-------- THE DATA

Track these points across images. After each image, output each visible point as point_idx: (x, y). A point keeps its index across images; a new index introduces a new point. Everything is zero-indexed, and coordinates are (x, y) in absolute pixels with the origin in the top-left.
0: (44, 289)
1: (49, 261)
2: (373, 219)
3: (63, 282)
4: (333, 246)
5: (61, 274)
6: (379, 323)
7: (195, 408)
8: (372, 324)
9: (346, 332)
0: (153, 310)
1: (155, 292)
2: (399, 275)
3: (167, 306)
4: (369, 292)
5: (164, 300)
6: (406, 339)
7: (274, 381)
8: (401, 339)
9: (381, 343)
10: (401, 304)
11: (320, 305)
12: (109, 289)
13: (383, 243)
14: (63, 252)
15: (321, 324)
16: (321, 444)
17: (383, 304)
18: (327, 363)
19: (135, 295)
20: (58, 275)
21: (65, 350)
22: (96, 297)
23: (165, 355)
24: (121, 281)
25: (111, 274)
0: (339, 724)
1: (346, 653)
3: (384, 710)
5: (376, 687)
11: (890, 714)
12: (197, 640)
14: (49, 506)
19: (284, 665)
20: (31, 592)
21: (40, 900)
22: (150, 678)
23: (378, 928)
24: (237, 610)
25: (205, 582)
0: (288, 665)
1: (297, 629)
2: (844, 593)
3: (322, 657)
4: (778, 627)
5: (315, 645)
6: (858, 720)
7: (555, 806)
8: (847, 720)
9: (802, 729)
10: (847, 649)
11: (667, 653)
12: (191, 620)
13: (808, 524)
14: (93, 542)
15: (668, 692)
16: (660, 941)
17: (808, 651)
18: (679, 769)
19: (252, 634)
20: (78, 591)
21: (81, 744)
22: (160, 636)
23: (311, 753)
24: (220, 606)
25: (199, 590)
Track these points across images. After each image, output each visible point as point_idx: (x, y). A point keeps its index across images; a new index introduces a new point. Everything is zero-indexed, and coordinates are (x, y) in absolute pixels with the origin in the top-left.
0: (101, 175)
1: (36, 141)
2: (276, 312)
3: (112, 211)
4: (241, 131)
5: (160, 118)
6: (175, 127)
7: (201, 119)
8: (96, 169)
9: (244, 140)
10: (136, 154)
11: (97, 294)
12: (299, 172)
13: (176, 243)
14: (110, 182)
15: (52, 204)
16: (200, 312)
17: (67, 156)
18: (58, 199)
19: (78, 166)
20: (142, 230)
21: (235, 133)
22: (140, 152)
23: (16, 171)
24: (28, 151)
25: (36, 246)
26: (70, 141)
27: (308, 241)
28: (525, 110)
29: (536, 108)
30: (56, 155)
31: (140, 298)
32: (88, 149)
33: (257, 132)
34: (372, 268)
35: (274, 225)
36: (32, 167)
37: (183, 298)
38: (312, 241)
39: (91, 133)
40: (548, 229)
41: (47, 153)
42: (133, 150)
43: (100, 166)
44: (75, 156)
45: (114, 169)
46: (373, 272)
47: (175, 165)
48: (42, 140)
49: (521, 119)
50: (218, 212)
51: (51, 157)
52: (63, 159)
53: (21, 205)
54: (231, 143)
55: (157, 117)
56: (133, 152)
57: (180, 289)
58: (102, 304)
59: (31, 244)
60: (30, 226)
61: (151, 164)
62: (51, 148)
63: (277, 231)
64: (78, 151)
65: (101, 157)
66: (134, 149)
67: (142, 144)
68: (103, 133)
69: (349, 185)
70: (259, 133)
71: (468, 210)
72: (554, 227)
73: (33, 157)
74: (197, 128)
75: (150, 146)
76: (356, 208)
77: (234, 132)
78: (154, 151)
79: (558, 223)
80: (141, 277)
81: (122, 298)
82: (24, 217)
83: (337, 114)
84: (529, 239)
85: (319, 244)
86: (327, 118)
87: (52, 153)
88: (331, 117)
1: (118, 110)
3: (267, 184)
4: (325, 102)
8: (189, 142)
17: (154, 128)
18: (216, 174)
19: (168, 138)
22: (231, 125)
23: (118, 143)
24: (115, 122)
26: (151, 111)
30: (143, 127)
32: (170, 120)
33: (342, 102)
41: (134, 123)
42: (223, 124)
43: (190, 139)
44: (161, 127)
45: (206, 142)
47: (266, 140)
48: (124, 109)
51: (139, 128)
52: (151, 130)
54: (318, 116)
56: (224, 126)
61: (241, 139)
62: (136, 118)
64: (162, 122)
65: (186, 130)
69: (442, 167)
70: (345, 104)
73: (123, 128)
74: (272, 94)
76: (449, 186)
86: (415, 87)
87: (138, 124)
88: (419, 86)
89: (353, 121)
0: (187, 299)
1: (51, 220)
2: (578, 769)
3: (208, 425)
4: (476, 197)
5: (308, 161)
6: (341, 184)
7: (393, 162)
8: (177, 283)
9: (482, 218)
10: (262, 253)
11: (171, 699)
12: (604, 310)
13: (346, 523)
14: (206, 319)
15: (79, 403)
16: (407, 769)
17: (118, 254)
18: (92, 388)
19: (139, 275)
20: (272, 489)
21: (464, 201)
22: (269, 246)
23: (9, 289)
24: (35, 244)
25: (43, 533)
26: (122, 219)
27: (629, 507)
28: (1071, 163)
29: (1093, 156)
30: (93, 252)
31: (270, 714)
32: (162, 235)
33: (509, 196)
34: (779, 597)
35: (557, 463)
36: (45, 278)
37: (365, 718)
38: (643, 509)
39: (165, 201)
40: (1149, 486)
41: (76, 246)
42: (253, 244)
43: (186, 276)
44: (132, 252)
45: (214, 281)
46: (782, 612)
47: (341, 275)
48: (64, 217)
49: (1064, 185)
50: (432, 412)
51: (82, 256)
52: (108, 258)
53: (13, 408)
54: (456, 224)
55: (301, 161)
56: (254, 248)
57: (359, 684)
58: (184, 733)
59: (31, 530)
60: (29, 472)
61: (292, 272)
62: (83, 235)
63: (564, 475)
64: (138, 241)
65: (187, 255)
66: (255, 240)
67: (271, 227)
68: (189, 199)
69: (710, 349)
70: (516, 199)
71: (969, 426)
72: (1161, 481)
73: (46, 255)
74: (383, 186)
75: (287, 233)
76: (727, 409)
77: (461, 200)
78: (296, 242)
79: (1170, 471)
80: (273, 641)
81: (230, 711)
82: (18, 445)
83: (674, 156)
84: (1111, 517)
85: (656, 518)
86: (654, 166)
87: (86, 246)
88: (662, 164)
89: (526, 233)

----------------

#### [EXERCISE DETAILS]
Format these lines as a numbered list, leaving out any blank lines.

#### [SOLUTION FOR THIS TASK]
1. Track these points across images. After each image, output each visible point as point_idx: (x, y). A point keeps its index across images; a new index introduces a new point. Everything is zero-indexed, and coordinates are (x, y) in absolute pixels with the origin in the top-left.
2. 0: (44, 289)
3. 1: (49, 261)
4. 2: (373, 219)
5. 3: (63, 282)
6. 4: (333, 246)
7. 5: (61, 274)
8. 6: (379, 323)
9. 7: (195, 408)
10. 8: (372, 324)
11. 9: (346, 332)
12. 0: (153, 310)
13. 1: (155, 292)
14. 2: (399, 275)
15. 3: (167, 306)
16. 4: (369, 292)
17. 5: (164, 300)
18. 6: (406, 339)
19. 7: (274, 381)
20. 8: (401, 339)
21. 9: (381, 343)
22. 10: (401, 304)
23. 11: (320, 305)
24. 12: (109, 289)
25. 13: (383, 243)
26. 14: (63, 252)
27. 15: (321, 324)
28. 16: (321, 444)
29. 17: (383, 304)
30. 18: (327, 363)
31. 19: (135, 295)
32. 20: (58, 275)
33. 21: (65, 350)
34. 22: (96, 297)
35. 23: (165, 355)
36. 24: (121, 281)
37. 25: (111, 274)
38. 0: (339, 724)
39. 1: (346, 653)
40. 3: (384, 710)
41. 5: (376, 687)
42. 11: (890, 714)
43. 12: (197, 640)
44. 14: (49, 506)
45. 19: (284, 665)
46. 20: (31, 592)
47. 21: (40, 900)
48. 22: (150, 678)
49. 23: (378, 928)
50. 24: (237, 610)
51. 25: (205, 582)
52. 0: (288, 665)
53. 1: (297, 629)
54. 2: (844, 593)
55. 3: (322, 657)
56. 4: (778, 627)
57. 5: (315, 645)
58. 6: (858, 720)
59. 7: (555, 806)
60. 8: (847, 720)
61. 9: (802, 729)
62. 10: (847, 649)
63. 11: (667, 653)
64. 12: (191, 620)
65. 13: (808, 524)
66. 14: (93, 542)
67. 15: (668, 692)
68. 16: (660, 941)
69. 17: (808, 651)
70. 18: (679, 769)
71. 19: (252, 634)
72. 20: (78, 591)
73. 21: (81, 744)
74. 22: (160, 636)
75. 23: (311, 753)
76. 24: (220, 606)
77. 25: (199, 590)
78. Track these points across images. After each image, output each visible point as point_idx: (x, y). A point keeps its index across images; a new index introduces a new point. Everything is zero-indexed, and coordinates are (x, y) in absolute pixels with the origin in the top-left.
79. 0: (101, 175)
80. 1: (36, 141)
81. 2: (276, 312)
82. 3: (112, 211)
83. 4: (241, 131)
84. 5: (160, 118)
85. 6: (175, 127)
86. 7: (201, 119)
87. 8: (96, 169)
88. 9: (244, 140)
89. 10: (136, 154)
90. 11: (97, 294)
91. 12: (299, 172)
92. 13: (176, 243)
93. 14: (110, 182)
94. 15: (52, 204)
95. 16: (200, 312)
96. 17: (67, 156)
97. 18: (58, 199)
98. 19: (78, 166)
99. 20: (142, 230)
100. 21: (235, 133)
101. 22: (140, 152)
102. 23: (16, 171)
103. 24: (28, 151)
104. 25: (36, 246)
105. 26: (70, 141)
106. 27: (308, 241)
107. 28: (525, 110)
108. 29: (536, 108)
109. 30: (56, 155)
110. 31: (140, 298)
111. 32: (88, 149)
112. 33: (257, 132)
113. 34: (372, 268)
114. 35: (274, 225)
115. 36: (32, 167)
116. 37: (183, 298)
117. 38: (312, 241)
118. 39: (91, 133)
119. 40: (548, 229)
120. 41: (47, 153)
121. 42: (133, 150)
122. 43: (100, 166)
123. 44: (75, 156)
124. 45: (114, 169)
125. 46: (373, 272)
126. 47: (175, 165)
127. 48: (42, 140)
128. 49: (521, 119)
129. 50: (218, 212)
130. 51: (51, 157)
131. 52: (63, 159)
132. 53: (21, 205)
133. 54: (231, 143)
134. 55: (157, 117)
135. 56: (133, 152)
136. 57: (180, 289)
137. 58: (102, 304)
138. 59: (31, 244)
139. 60: (30, 226)
140. 61: (151, 164)
141. 62: (51, 148)
142. 63: (277, 231)
143. 64: (78, 151)
144. 65: (101, 157)
145. 66: (134, 149)
146. 67: (142, 144)
147. 68: (103, 133)
148. 69: (349, 185)
149. 70: (259, 133)
150. 71: (468, 210)
151. 72: (554, 227)
152. 73: (33, 157)
153. 74: (197, 128)
154. 75: (150, 146)
155. 76: (356, 208)
156. 77: (234, 132)
157. 78: (154, 151)
158. 79: (558, 223)
159. 80: (141, 277)
160. 81: (122, 298)
161. 82: (24, 217)
162. 83: (337, 114)
163. 84: (529, 239)
164. 85: (319, 244)
165. 86: (327, 118)
166. 87: (52, 153)
167. 88: (331, 117)
168. 1: (118, 110)
169. 3: (267, 184)
170. 4: (325, 102)
171. 8: (189, 142)
172. 17: (154, 128)
173. 18: (216, 174)
174. 19: (168, 138)
175. 22: (231, 125)
176. 23: (118, 143)
177. 24: (115, 122)
178. 26: (151, 111)
179. 30: (143, 127)
180. 32: (170, 120)
181. 33: (342, 102)
182. 41: (134, 123)
183. 42: (223, 124)
184. 43: (190, 139)
185. 44: (161, 127)
186. 45: (206, 142)
187. 47: (266, 140)
188. 48: (124, 109)
189. 51: (139, 128)
190. 52: (151, 130)
191. 54: (318, 116)
192. 56: (224, 126)
193. 61: (241, 139)
194. 62: (136, 118)
195. 64: (162, 122)
196. 65: (186, 130)
197. 69: (442, 167)
198. 70: (345, 104)
199. 73: (123, 128)
200. 74: (272, 94)
201. 76: (449, 186)
202. 86: (415, 87)
203. 87: (138, 124)
204. 88: (419, 86)
205. 89: (353, 121)
206. 0: (187, 299)
207. 1: (51, 220)
208. 2: (578, 769)
209. 3: (208, 425)
210. 4: (476, 197)
211. 5: (308, 161)
212. 6: (341, 184)
213. 7: (393, 162)
214. 8: (177, 283)
215. 9: (482, 218)
216. 10: (262, 253)
217. 11: (171, 699)
218. 12: (604, 310)
219. 13: (346, 523)
220. 14: (206, 319)
221. 15: (79, 403)
222. 16: (407, 769)
223. 17: (118, 254)
224. 18: (92, 388)
225. 19: (139, 275)
226. 20: (272, 489)
227. 21: (464, 201)
228. 22: (269, 246)
229. 23: (9, 289)
230. 24: (35, 244)
231. 25: (43, 533)
232. 26: (122, 219)
233. 27: (629, 507)
234. 28: (1071, 163)
235. 29: (1093, 156)
236. 30: (93, 252)
237. 31: (270, 714)
238. 32: (162, 235)
239. 33: (509, 196)
240. 34: (779, 597)
241. 35: (557, 463)
242. 36: (45, 278)
243. 37: (365, 718)
244. 38: (643, 509)
245. 39: (165, 201)
246. 40: (1149, 486)
247. 41: (76, 246)
248. 42: (253, 244)
249. 43: (186, 276)
250. 44: (132, 252)
251. 45: (214, 281)
252. 46: (782, 612)
253. 47: (341, 275)
254. 48: (64, 217)
255. 49: (1064, 185)
256. 50: (432, 412)
257. 51: (82, 256)
258. 52: (108, 258)
259. 53: (13, 408)
260. 54: (456, 224)
261. 55: (301, 161)
262. 56: (254, 248)
263. 57: (359, 684)
264. 58: (184, 733)
265. 59: (31, 530)
266. 60: (29, 472)
267. 61: (292, 272)
268. 62: (83, 235)
269. 63: (564, 475)
270. 64: (138, 241)
271. 65: (187, 255)
272. 66: (255, 240)
273. 67: (271, 227)
274. 68: (189, 199)
275. 69: (710, 349)
276. 70: (516, 199)
277. 71: (969, 426)
278. 72: (1161, 481)
279. 73: (46, 255)
280. 74: (383, 186)
281. 75: (287, 233)
282. 76: (727, 409)
283. 77: (461, 200)
284. 78: (296, 242)
285. 79: (1170, 471)
286. 80: (273, 641)
287. 81: (230, 711)
288. 82: (18, 445)
289. 83: (674, 156)
290. 84: (1111, 517)
291. 85: (656, 518)
292. 86: (654, 166)
293. 87: (86, 246)
294. 88: (662, 164)
295. 89: (526, 233)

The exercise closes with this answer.